Cronaca Salerno, Salerno

Referendum a Salerno, viaggio nella memoria delle urne: dalla scelta per il Re alla disaffezione del 1990

referendum salerno storia 1990
Foto generica

Dal 1946 a oggi, i referendum in provincia di Salerno raccontano una storia di affluenza, cambiamenti culturali e partecipazione politica. La prima volta senza quorum fu nel 1990. Lo riporta l’odierna edizione del Mattino.

Referendum a Salerno, la storia

Settantanove anni di voti, idee, scelte. I referendum in provincia di Salerno raccontano una lunga e affascinante parabola storica: dall’impegno quasi assoluto del dopoguerra alla progressiva disaffezione degli ultimi decenni. È un viaggio tra dati, svolte sociali e riflessi locali della coscienza civica nazionale.

Tutto inizia nel 1946. Al referendum istituzionale, quando l’Italia era chiamata a scegliere tra Monarchia e Repubblica, l’affluenza nel salernitano toccò l’87,5%, poco sotto la media nazionale (89%). Ma a differenza del resto del Paese, qui vinse nettamente il “Re”: solo il 24,8% votò per la Repubblica.

Divorzio, aborto e laicità

Nel 1974, con il primo referendum abrogativo della storia italiana – quello sul divorzio – Salerno fece registrare il 79,2% di affluenza (contro l’87,7% nazionale). Vinse il Sì, quindi la volontà di abrogare la legge, ma a livello nazionale prevalse il No (59,2%), che ne sancì la conferma e rappresentò una svolta epocale verso la laicizzazione. Anche molti cattolici, sorprendentemente, difesero quella legge.

Nel 1978 si votò sul finanziamento pubblico ai partiti: anche qui Salerno fu più “progressista” del resto del Paese. Mentre in Italia il Sì (per l’abolizione) si fermò al 43,5%, in provincia superò il 54%. Un voto “profetico”, se si pensa che il finanziamento venne realmente abolito nel 1993.

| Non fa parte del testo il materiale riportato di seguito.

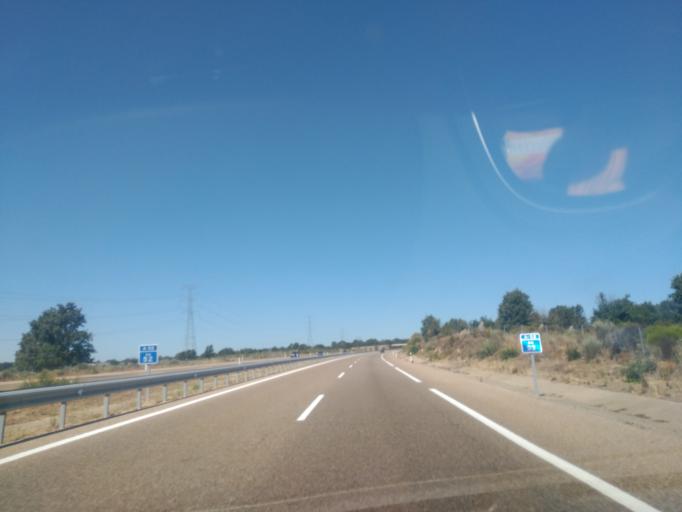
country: ES
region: Castille and Leon
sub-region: Provincia de Zamora
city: Mombuey
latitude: 42.0091
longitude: -6.2822
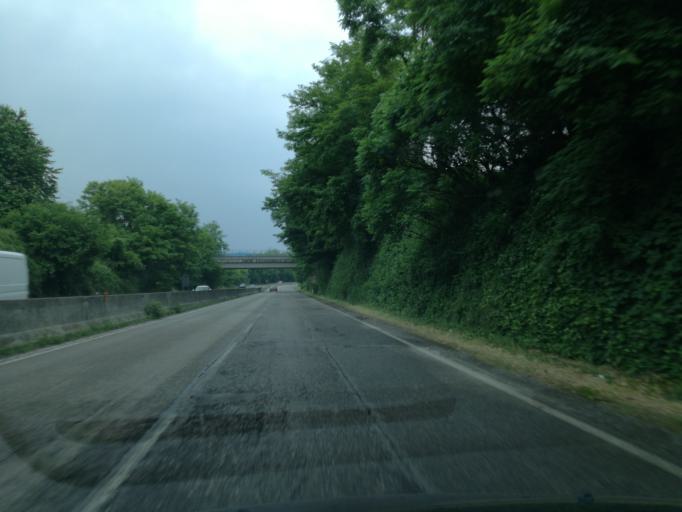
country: IT
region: Lombardy
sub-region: Provincia di Monza e Brianza
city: Villasanta
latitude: 45.6008
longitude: 9.3180
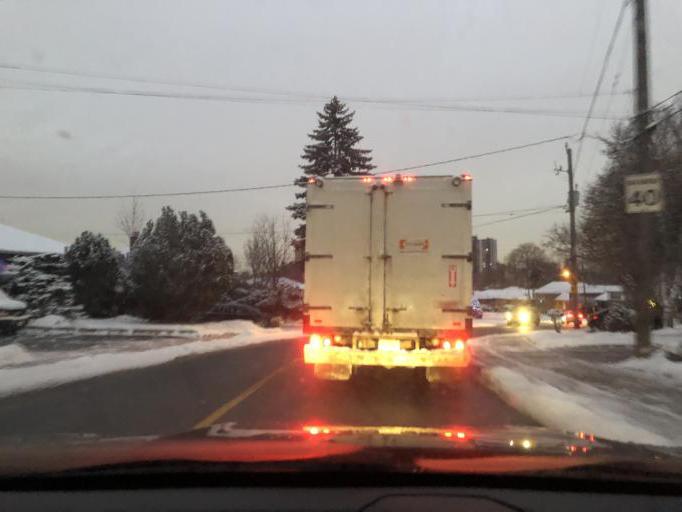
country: CA
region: Ontario
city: Toronto
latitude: 43.6986
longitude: -79.4805
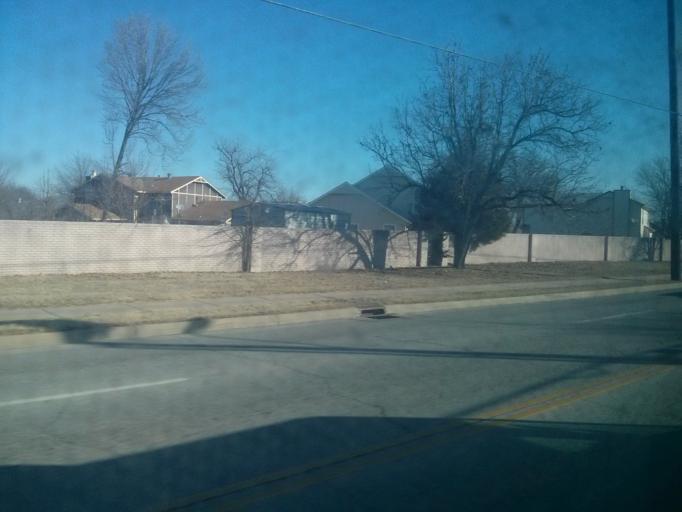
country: US
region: Oklahoma
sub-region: Tulsa County
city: Tulsa
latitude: 36.1769
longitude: -95.9887
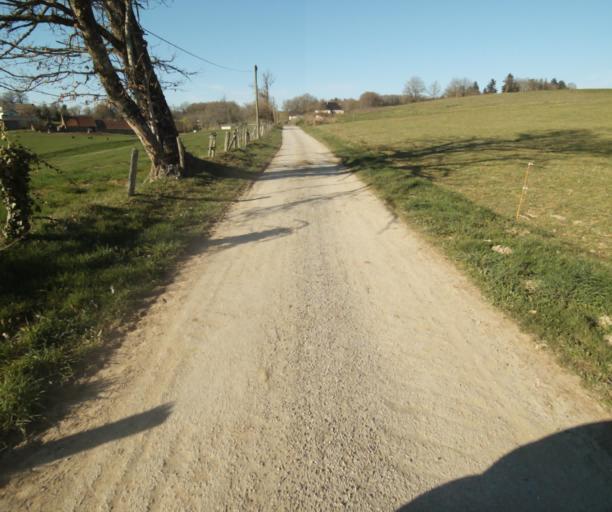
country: FR
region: Limousin
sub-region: Departement de la Correze
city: Chamboulive
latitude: 45.4950
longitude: 1.7285
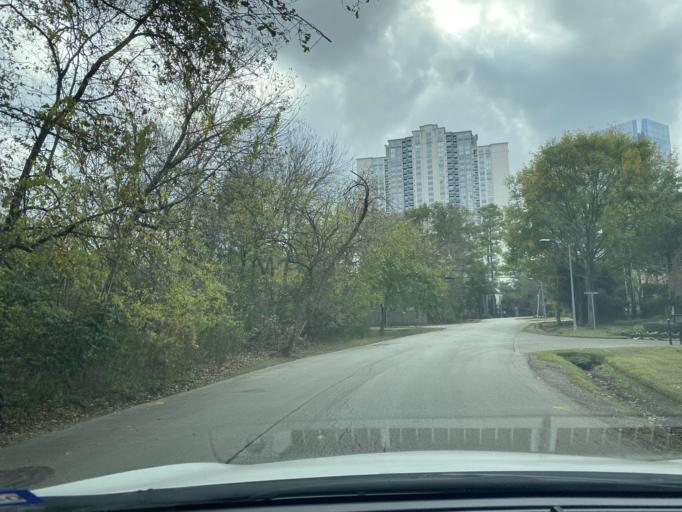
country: US
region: Texas
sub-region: Harris County
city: Hunters Creek Village
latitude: 29.7565
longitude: -95.4596
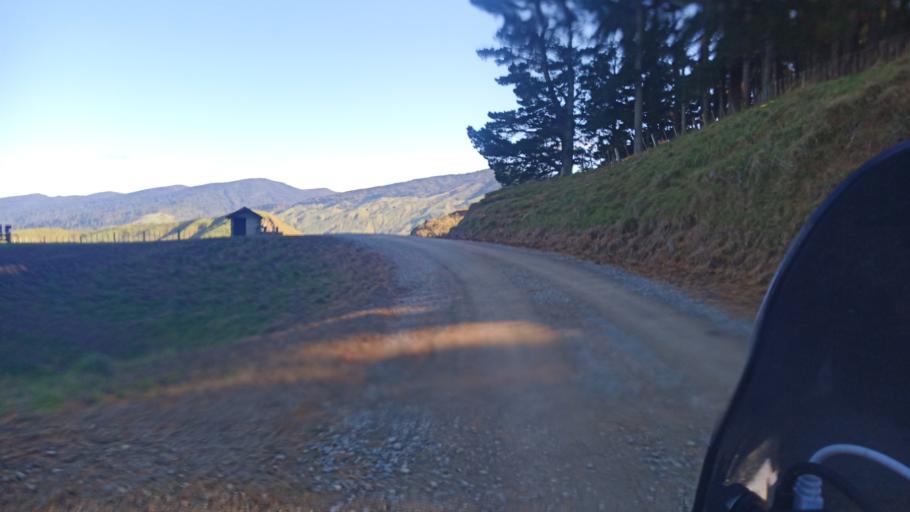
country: NZ
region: Hawke's Bay
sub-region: Wairoa District
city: Wairoa
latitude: -38.7861
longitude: 177.2714
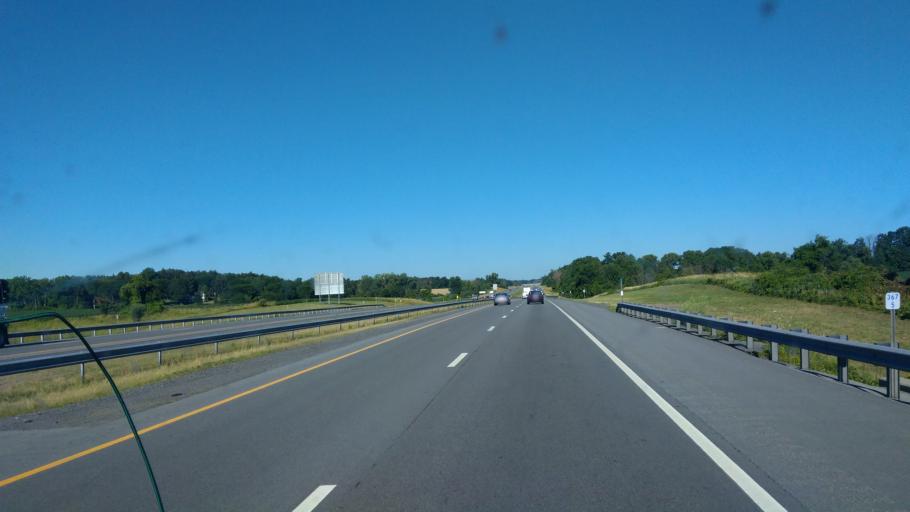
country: US
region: New York
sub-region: Monroe County
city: Scottsville
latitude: 43.0454
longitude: -77.7499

Il 1981 segnò un altro passaggio fondamentale con due referendum anti-aborto promossi dai radicali e dal Movimento per la Vita. Il salernitano, con affluenza al 71,1%, si allineò perfettamente al sentire nazionale, respingendo nettamente entrambi i quesiti: solo il 14,7% votò con i radicali, il 32,2% col fronte anti-abortista. La distanza del 1946, almeno su questi temi, sembrava ormai colmata.

Gli anni ’80 tra consenso e protesta

Nel 1985, col governo Craxi, si votò per la reintroduzione della scala mobile. Anche in questo caso Salerno replicò il trend nazionale: affluenza al 70,6% (contro il 77,8%) e vittoria del No filo-governativo. Nel 1987, dopo Chernobyl, il referendum sul nucleare raccolse un consenso quasi plebiscitario: l’81,9% dei votanti in provincia scelse il Sì all’abrogazione, poco più della media nazionale.

Il quorum mancato e la fine di un’epoca

Il 3 giugno 1990 segnò una svolta: per la prima volta un referendum (contro la caccia e i pesticidi) non raggiunse il quorum, né in Italia (43%) né a Salerno (circa 41%). Un segnale chiaro di crescente disillusione. Ma l’anno successivo fu quello del “contro-Craxi”: il 9 giugno 1991 il leader socialista invitò gli italiani ad andare al mare, ma il 62,5% andò alle urne (58,3% a Salerno) e approvò in massa (oltre il 95%) la riduzione delle preferenze da tre a una per le elezioni della Camera. Era l’inizio della fine della Prima Repubblica.

Nel 1993 si votò su otto quesiti: abolizione del finanziamento pubblico, superamento del sistema delle USL e altro ancora. Salerno rispose con partecipazione, come il resto del Paese. E anche nel 1995, con ben 12 referendum (quattro dei quali sulle TV), l’Italia raggiunse il quorum, mentre a Salerno si fermò al 46%, anticipando il calo di interesse che sarebbe diventato cronico.

Dal 2000 in poi: l’eccezione del 2011

Negli ultimi vent’anni, quasi tutti i referendum abrogativi sono naufragati per il mancato raggiungimento del quorum. Fa eccezione il 2011, quando si votò contro la privatizzazione dell’acqua e sul nucleare. La campagna fu intensa e capillare: affluenza al 55% sia a livello locale sia nazionale, e vittoria schiacciante del Sì (oltre il 95%).